ASSIGNED TASK:
Pull out every line below that contains the word "What", and copy each one.

[[ RECORDS TO USE open ]]

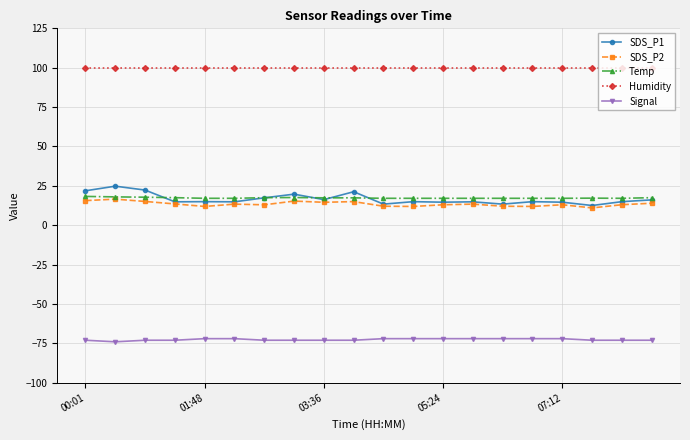

What is the difference between the maximum and minimum values in the Signal series?

2.0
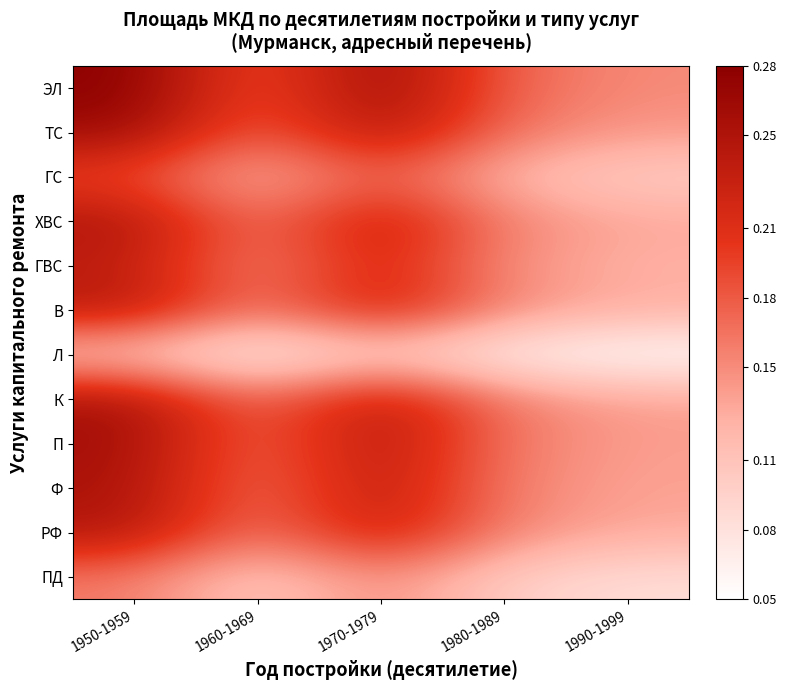

At which category is the sum across all series the highest?

1950-1959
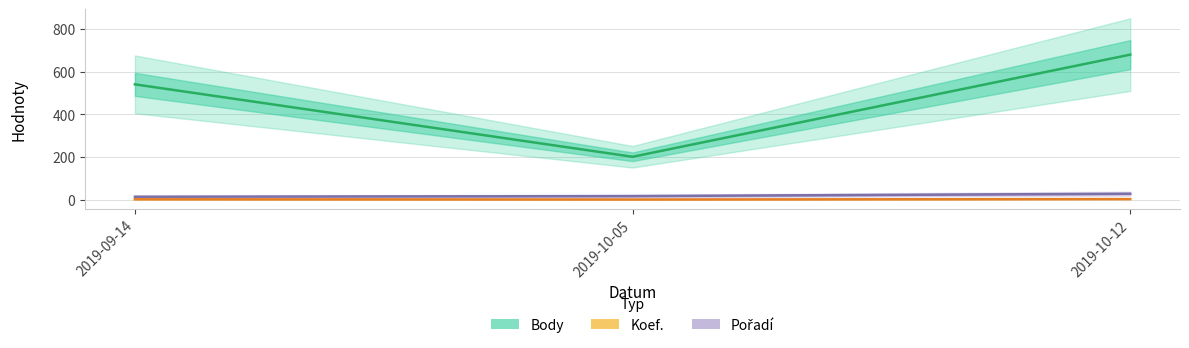

Reading right to left, list all the values displayed in this chart.

Body: 2019-10-12=680	2019-10-05=202	2019-09-14=541
Koef.: 2019-10-12=4	2019-10-05=2	2019-09-14=3
Pořadí: 2019-10-12=29	2019-10-05=18	2019-09-14=15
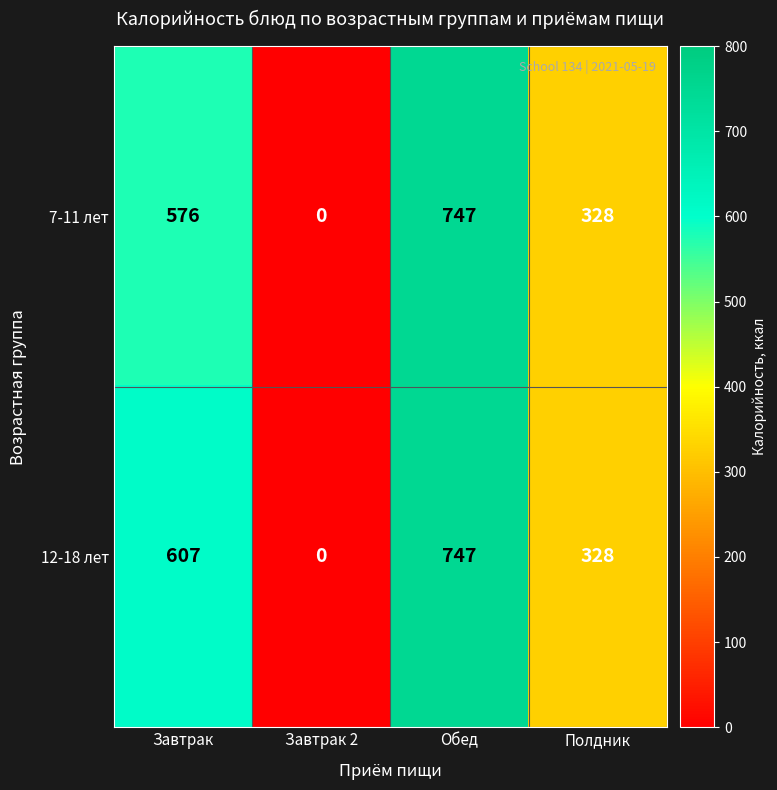

What is the approximate value of 12-18 лет at Полдник?

328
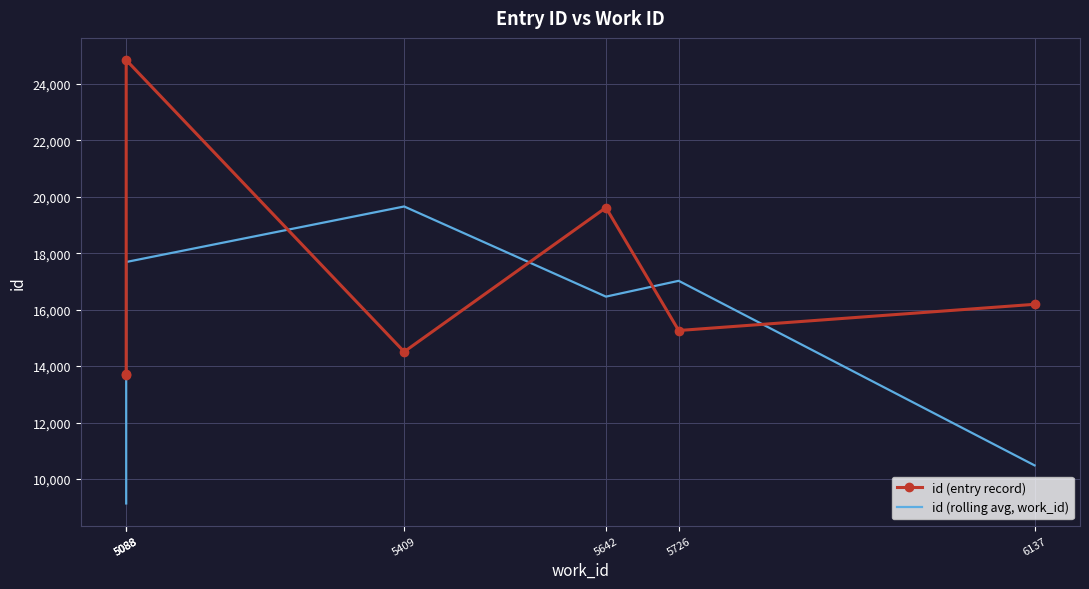

At which category is the sum across all series the highest?

5088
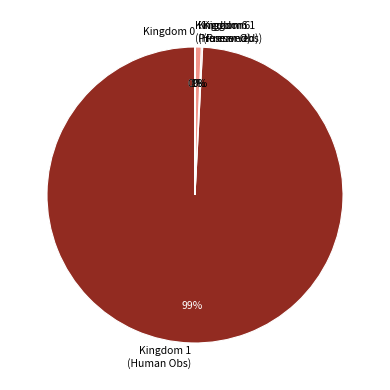

Does Kingdom 1 (Human Obs) represent more than half of the total?

Yes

[[ RECORDS TO USE closed ]]

REPLY TO THE EXERCISE:
What is the difference between the maximum and minimum values in the Signal series?
What is the approximate value of 12-18 лет at Полдник?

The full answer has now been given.